> Try it: Which lines below include the string "pitch"? Please show each one.
━━━━━ Exercise data ━━━━━
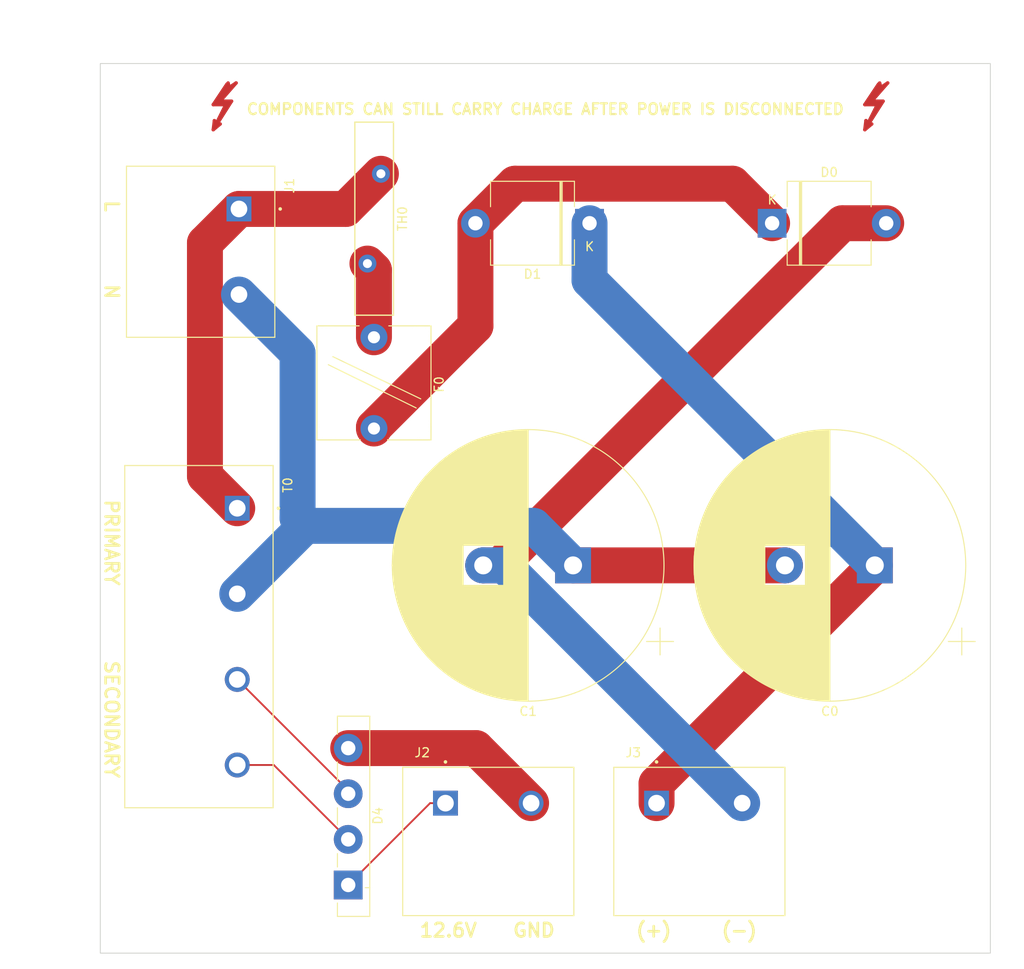
<source format=kicad_pcb>
(kicad_pcb (version 20221018) (generator pcbnew)

  (general
    (thickness 1.6)
  )

  (paper "A4")
  (layers
    (0 "F.Cu" signal)
    (31 "B.Cu" signal)
    (32 "B.Adhes" user "B.Adhesive")
    (33 "F.Adhes" user "F.Adhesive")
    (34 "B.Paste" user)
    (35 "F.Paste" user)
    (36 "B.SilkS" user "B.Silkscreen")
    (37 "F.SilkS" user "F.Silkscreen")
    (38 "B.Mask" user)
    (39 "F.Mask" user)
    (40 "Dwgs.User" user "User.Drawings")
    (41 "Cmts.User" user "User.Comments")
    (42 "Eco1.User" user "User.Eco1")
    (43 "Eco2.User" user "User.Eco2")
    (44 "Edge.Cuts" user)
    (45 "Margin" user)
    (46 "B.CrtYd" user "B.Courtyard")
    (47 "F.CrtYd" user "F.Courtyard")
    (48 "B.Fab" user)
    (49 "F.Fab" user)
    (50 "User.1" user)
    (51 "User.2" user)
    (52 "User.3" user)
    (53 "User.4" user)
    (54 "User.5" user)
    (55 "User.6" user)
    (56 "User.7" user)
    (57 "User.8" user)
    (58 "User.9" user)
  )

  (setup
    (stackup
      (layer "F.SilkS" (type "Top Silk Screen"))
      (layer "F.Paste" (type "Top Solder Paste"))
      (layer "F.Mask" (type "Top Solder Mask") (thickness 0.01))
      (layer "F.Cu" (type "copper") (thickness 0.035))
      (layer "dielectric 1" (type "core") (thickness 1.51) (material "FR4") (epsilon_r 4.5) (loss_tangent 0.02))
      (layer "B.Cu" (type "copper") (thickness 0.035))
      (layer "B.Mask" (type "Bottom Solder Mask") (thickness 0.01))
      (layer "B.Paste" (type "Bottom Solder Paste"))
      (layer "B.SilkS" (type "Bottom Silk Screen"))
      (copper_finish "None")
      (dielectric_constraints no)
    )
    (pad_to_mask_clearance 0)
    (pcbplotparams
      (layerselection 0x00010fc_ffffffff)
      (plot_on_all_layers_selection 0x0000000_00000000)
      (disableapertmacros false)
      (usegerberextensions true)
      (usegerberattributes true)
      (usegerberadvancedattributes true)
      (creategerberjobfile false)
      (dashed_line_dash_ratio 12.000000)
      (dashed_line_gap_ratio 3.000000)
      (svgprecision 6)
      (plotframeref false)
      (viasonmask false)
      (mode 1)
      (useauxorigin false)
      (hpglpennumber 1)
      (hpglpenspeed 20)
      (hpglpendiameter 15.000000)
      (dxfpolygonmode true)
      (dxfimperialunits true)
      (dxfusepcbnewfont true)
      (psnegative false)
      (psa4output false)
      (plotreference true)
      (plotvalue false)
      (plotinvisibletext false)
      (sketchpadsonfab false)
      (subtractmaskfromsilk true)
      (outputformat 1)
      (mirror false)
      (drillshape 0)
      (scaleselection 1)
      (outputdirectory "../dist/new/")
    )
  )

  (net 0 "")
  (net 1 "/+HV")
  (net 2 "/NEUTRAL")
  (net 3 "/HVGND")
  (net 4 "/+12.6VDC")
  (net 5 "/12.6VAC_A")
  (net 6 "/12.6VAC_B")
  (net 7 "Net-(D0-K)")
  (net 8 "/LIVE")
  (net 9 "Net-(F0-Pad1)")
  (net 10 "/LVGND")

  (footprint "local:TE_1546833-2" (layer "F.Cu") (at 158.115 133.1575))

  (footprint "Fuse:Fuseholder_Cylinder-5x20mm_Bulgin_FX0456_Vertical_Closed" (layer "F.Cu") (at 121.895 81.28 -90))

  (footprint "MountingHole:MountingHole_5mm" (layer "F.Cu") (at 96.52 55.88))

  (footprint "MountingHole:MountingHole_5mm" (layer "F.Cu") (at 96.52 144.78))

  (footprint "local:TE_1546833-2" (layer "F.Cu") (at 106.8725 71.755 -90))

  (footprint "Capacitor_THT:CP_Radial_D30.0mm_P10.00mm_SnapIn" (layer "F.Cu") (at 177.64 106.68 180))

  (footprint "Symbol:Symbol_Highvoltage_Type1_CopperTop_Small" (layer "F.Cu") (at 176.911 56.134))

  (footprint "Diode_THT:Diode_Bridge_Vishay_GBU" (layer "F.Cu") (at 119.03 142.27 90))

  (footprint "Varistor:RV_Disc_D21.5mm_W4.3mm_P10mm" (layer "F.Cu") (at 121.17 73.072 90))

  (footprint "Capacitor_THT:CP_Radial_D30.0mm_P10.00mm_SnapIn" (layer "F.Cu") (at 144.057934 106.68 180))

  (footprint "local:TE_1546833-4" (layer "F.Cu") (at 106.68 114.615 -90))

  (footprint "MountingHole:MountingHole_5mm" (layer "F.Cu") (at 185.42 144.78))

  (footprint "Diode_THT:D_P600_R-6_P12.70mm_Horizontal" (layer "F.Cu")
    (tstamp c14329ec-b454-4d77-ba67-f6c5ab6e96fc)
    (at 166.21 68.58)
    (descr "Diode, P600_R-6 series, Axial, Horizontal, pin pitch=12.7mm, , length*diameter=9.1*9.1mm^2, , http://www.vishay.com/docs/88692/p600a.pdf, http://www.diodes.com/_files/packages/R-6.pdf")
    (tags "Diode P600_R-6 series Axial Horizontal pin pitch 12.7mm  length 9.1mm diameter 9.1mm")
    (property "DigiKey Part Number" "3191-10A10-C1-3000-ND")
    (property "Sheetfile" "vdoubler.kicad_sch")
    (property "Sheetname" "")
    (property "ki_description" "Diode")
    (property "ki_keywords" "diode")
    (path "/18e9f180-adaa-4063-b433-8c7af5ab470b")
    (attr through_hole)
    (fp_text reference "D0" (at 6.35 -5.67) (layer "F.SilkS")
        (effects (font (size 1 1) (thickness 0.15)))
      (tstamp 3262f830-a4d4-4a16-bd43-ac74690fd9ff)
    )
    (fp_text value "10A10" (at 6.35 5.67) (layer "F.Fab")
        (effects (font (size 1 1) (thickness 0.15)))
      (tstamp 21c49677-9bb0-4dc2-8fb6-85bc6218ae5f)
    )
    (fp_text user "K" (at 0 -2.6) (layer "F.SilkS")
        (effects (font (size 1 1) (thickness 0.15)))
      (tstamp 1d257dac-277d-4b80-9286-dd0e04ef5f8d)
    )
    (fp_text user "K" (at 0 -2.6) (layer "F.Fab")
        (effects (font (size 1 1) (thickness 0.15)))
      (tstamp 1861450d-e718-4eee-89be-56d3334bef29)
    )
    (fp_text user "${REFERENCE}" (at 7.0325 0) (layer "F.Fab")
        (effects (font (size 1 1) (thickness 0.15)))
      (tstamp 57b283bc-79be-4d97-82ad-ea48b1f32aa7)
    )
    (fp_line (start 1.68 -4.67) (end 11.02 -4.67)
      (stroke (width 0.12) (type solid)) (layer "F.SilkS") (tstamp c2e7b9dd-a9c2-439f-b387-1e722f2be34f))
    (fp_line (start 1.68 -1.84) (end 1.68 -4.67)
      (stroke (width 0.12) (type solid)) (layer "F.SilkS") (tstamp 11469345-460c-4b04-9940-91fd2724f4c7))
    (fp_line (start 1.68 1.84) (end 1.68 4.67)
      (stroke (width 0.12) (type solid)) (layer "F.SilkS") (tstamp 979efad7-ea64-448b-8417-2682300501fe))
    (fp_line (start 1.68 4.67) (end 11.02 4.67)
      (stroke (width 0.12) (type solid)) (layer "F.SilkS") (tstamp ffd14834-2b79-4793-b6a7-cf98fa5ae3fc))
    (fp_line (start 3.045 -4.67) (end 3.045 4.67)
      (stroke (width 0.12) (type solid)) (layer "F.SilkS") (tstamp 12fc1ae4-3f6
... [24332 chars truncated]
</source>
━━━━━
> Problem solution:
    (descr "Diode, P600_R-6 series, Axial, Horizontal, pin pitch=12.7mm, , length*diameter=9.1*9.1mm^2, , http://www.vishay.com/docs/88692/p600a.pdf, http://www.diodes.com/_files/packages/R-6.pdf")
    (tags "Diode P600_R-6 series Axial Horizontal pin pitch 12.7mm  length 9.1mm diameter 9.1mm")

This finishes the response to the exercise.